▶ _ИСХОДНЫЙ ТЕКСТ_:
И вновь приходят в голову Иванушки. Рассказывается притча о старом воронке, который всегда ходил на пристяжке, а тут его велено втиснуть в оглобли. «Я сам видел, как выводили воронка из конюшни, как его исподволь подводили к оглоблям, как держали его под уздцы, все в чаянии, что вот-вот он брыкнет». Но не брыкнул старый воронко, «не изменил обычаям праотцев», «не исказил одним махом задних копыт истории Глупова»! Иванушка-то тоже оказался глуповцем!
Но старый «хороший человек» несомненно умирает. Кто же займет его место? Ведь «место старых глуповцев не могло быть не занято уже по тому одному, что „место свято пусто не будет“, а наконец и потому, что „было бы болото, а черти будут“. Вместо старых „хороших“ людей должны были явиться новые „хорошие“ люди — и они явились». Новое болото родило новых чертей.
Новоглуповец внешне — прямая противоположность староглуповцу. Прежде всего — он не патриот города Глупова, он привязан к Глупову «горькою необходимостью возрождения», а сам прибыл из Петербурга. Глупов для него — местопребывание каких-то диких существ, над которыми ему в целях «ошпаривающего» возрождения «предоставлено провидением делать какие угодно операции». Новоглуповец-бюрократ, проводник правительственной политики, «сорванец исполнительности». Салтыков все определеннее теряет надежды на какое-либо обновление, исходящее от петербургских «ошпаривателей». У новоглуповца все тот же присущий Глупову air fixe, тот же неистребимый запах, заключающийся в глуповском миросозерцании, «а истинное глуповское миросозерцание состоит в отсутствии всякого миросозерцания». Новоглуповец не принес с собою никакого нового нравственного элемента, никакой идеи, он пробавляется «отчасти слухами, долетающими из Умнова, отчасти присылаемыми оттуда же новейшими диалогами», в его устах имеющими«лишь смысл междометий, произносимых оконечностями языка, без всякого участия мыслящей силы». Салтыков убежден, что новоглуповец — это последний из глуповцев. Выражением этого убеждения он изаканчивает очерк «Наши глуповские дела». А это значит, что у Глупова все же есть надежда стать Умновым, есть надежда иметь историю.
В октябре — ноябре Салтыков пишет четвертый очерк из складывавшегося глуповского цикла (напечатан в февральской книжке «Современника» за 1862 год) «К читателю». «Глуповская» тема все расширяется, втягивая в свою орбиту множество проблем, волновавших в последние месяцы 1861 года Салтыкова.

▶ _Объекты набора данных_:
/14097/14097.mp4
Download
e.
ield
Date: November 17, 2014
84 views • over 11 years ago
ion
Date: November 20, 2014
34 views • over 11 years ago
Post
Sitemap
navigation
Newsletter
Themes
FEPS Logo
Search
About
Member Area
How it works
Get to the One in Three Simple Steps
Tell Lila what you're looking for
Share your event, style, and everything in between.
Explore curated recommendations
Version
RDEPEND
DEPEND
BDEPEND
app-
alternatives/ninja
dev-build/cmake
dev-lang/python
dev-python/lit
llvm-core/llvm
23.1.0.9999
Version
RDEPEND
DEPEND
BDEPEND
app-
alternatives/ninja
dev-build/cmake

--

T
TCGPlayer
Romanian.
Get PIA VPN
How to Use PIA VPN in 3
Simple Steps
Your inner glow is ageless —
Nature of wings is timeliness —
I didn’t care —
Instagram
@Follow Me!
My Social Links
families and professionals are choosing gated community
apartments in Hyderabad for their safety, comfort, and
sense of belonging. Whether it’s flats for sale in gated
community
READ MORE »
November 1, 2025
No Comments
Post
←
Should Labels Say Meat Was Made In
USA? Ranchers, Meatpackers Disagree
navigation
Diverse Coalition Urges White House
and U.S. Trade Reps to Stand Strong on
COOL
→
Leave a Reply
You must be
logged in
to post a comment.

...

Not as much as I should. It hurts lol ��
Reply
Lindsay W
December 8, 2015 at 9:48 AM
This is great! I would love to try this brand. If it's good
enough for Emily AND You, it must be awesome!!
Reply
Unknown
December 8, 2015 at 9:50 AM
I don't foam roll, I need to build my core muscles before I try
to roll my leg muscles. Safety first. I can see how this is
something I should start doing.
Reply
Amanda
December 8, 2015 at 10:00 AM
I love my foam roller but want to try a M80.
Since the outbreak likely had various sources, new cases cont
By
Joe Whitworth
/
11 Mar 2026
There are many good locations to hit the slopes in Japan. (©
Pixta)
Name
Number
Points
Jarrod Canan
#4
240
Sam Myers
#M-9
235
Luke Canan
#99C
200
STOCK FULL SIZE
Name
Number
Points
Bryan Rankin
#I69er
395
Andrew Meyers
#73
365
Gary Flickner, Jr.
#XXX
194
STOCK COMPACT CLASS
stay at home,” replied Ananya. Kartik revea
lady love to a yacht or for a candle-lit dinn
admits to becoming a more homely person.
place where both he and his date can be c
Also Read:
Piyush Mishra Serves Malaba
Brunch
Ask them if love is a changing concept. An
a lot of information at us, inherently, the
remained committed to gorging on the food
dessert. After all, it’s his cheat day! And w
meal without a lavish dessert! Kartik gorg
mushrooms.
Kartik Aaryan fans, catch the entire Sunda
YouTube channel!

▶ _ЧТО СДЕЛАТЬ_:
**A)** Переведите на английский язык предложение из текста о глуповском цикле Салтыкова: «Салтыков убежден, что новоглуповец — это последний из глуповцев.»
**B)** Выпишите из текста о глуповском цикле Салтыкова фрагмент, начиная со слов «И вновь приходят» и далее вплоть до слов «родило новых чертей.».
**C)** Продолжите текст о глуповском цикле Салтыкова, начав сразу после его последнего предложения.

▶ _ПИСЬМЕННЫЕ ОТВЕТЫ_:
**A)** Saltykov is convinced that the New Glupovite is the last of the Glupovites.

**B)**
И вновь приходят в голову Иванушки. Рассказывается притча о старом воронке, который всегда ходил на пристяжке, а тут его велено втиснуть в оглобли. «Я сам видел, как выводили воронка из конюшни, как его исподволь подводили к оглоблям, как держали его под уздцы, все в чаянии, что вот-вот он брыкнет». Но не брыкнул старый воронко, «не изменил обычаям праотцев», «не исказил одним махом задних копыт истории Глупова»! Иванушка-то тоже оказался глуповцем!
Но старый «хороший человек» несомненно умирает. Кто же займет его место? Ведь «место старых глуповцев не могло быть не занято уже по тому одному, что „место свято пусто не будет“, а наконец и потому, что „было бы болото, а черти будут“. Вместо старых „хороших“ людей должны были явиться новые „хорошие“ люди — и они явились». Новое болото родило новых чертей.

**C)**
Как сказано было в «Наших глуповских делах», у глуповца нет миросозерцания, он никогда не задумывался об убеждениях. С этой темы начинает Салтыков очерк «К читателю»: «Еще не так давно (а может быть, и совсем не „давно“) мы не только с снисходительностью, но даже с равнодушием взирали на гражданские и нравственные убеждения людей, с которыми нам приходилось идти бок о бок в нашем обществе». Убеждения представлялись чем-то посторонним, внешним, каким-то кодексом вековой мудрости, а не результатом жизненной работы каждого. «Совесть наша затруднялась мало, смущалась еще менее». Стоило послать ее в темный архив, где хранился этот кодекс, чтобы незамедлительно найти условную мерку для оценки явлений и поступков. Так, например, в соответствии с дворянским кодексом «дворянину не полагалось приличным заниматься торговлею, промыслами, сморкаться без помощи платка и т. п., и не полагалось неприличным поставить на карту целую деревню и променять девку Аришку на борзого щенка...». Это были убеждения затылка, убеждения брюшной полости, но отнюдь не убеждения мысли.
Салтыков, естественно, вспоминает здесь о «безвестном, но крепко сплоченном меньшинстве людей мыслящих», людей глубоких и выстраданных убеждений, о немногочисленных кружках, освещавших своим существованием самые мрачные эпохи российской истории (разумея, конечно, кружки Н. В. Станкевича, Герцена, Белинского, Петрашевского, Вл. Милютина). Но даже в этих кружках «существовала какая-то патриархальная снисходительность в суждениях о лицах, стоящих вне жизни и условий кружка и пользующихся каким-нибудь значением на поприще общественной деятельности». Эта горькая ошибка отнимала «у наших убеждений ту бесповоротную крепость и силу, без которой немыслимо никакое деятельное влияние на общество». Приходилось «признавать за добро то, что в сущности представляет собой лишь меньшую сумму зла». Но как же тут быть? Как выйти из заколдованного круга, из тягостного противоречия? Салтыков пытается разобраться в возможностях и условиях «реальной деятельности» в глуповском мире для Шалимовых, людей убеждения, представителей строгого и нравственного меньшинства, людей, мечтавших об Умнове.
Салтыков называет свои убеждения и свое дело действительным либерализмом, резко отделяя его от либерализма, «не уходящего вглубь далее оконечностей языка». Следует опознаться в многоразличии убеждений, решительно отделить свои убеждения от либеральной лжи и пустозвонства, граничащих с равнодушием и апатией старого Глупова. Следует довести мысль до страстности, до героизма. И только такая мысль может породить героизм и в действиях.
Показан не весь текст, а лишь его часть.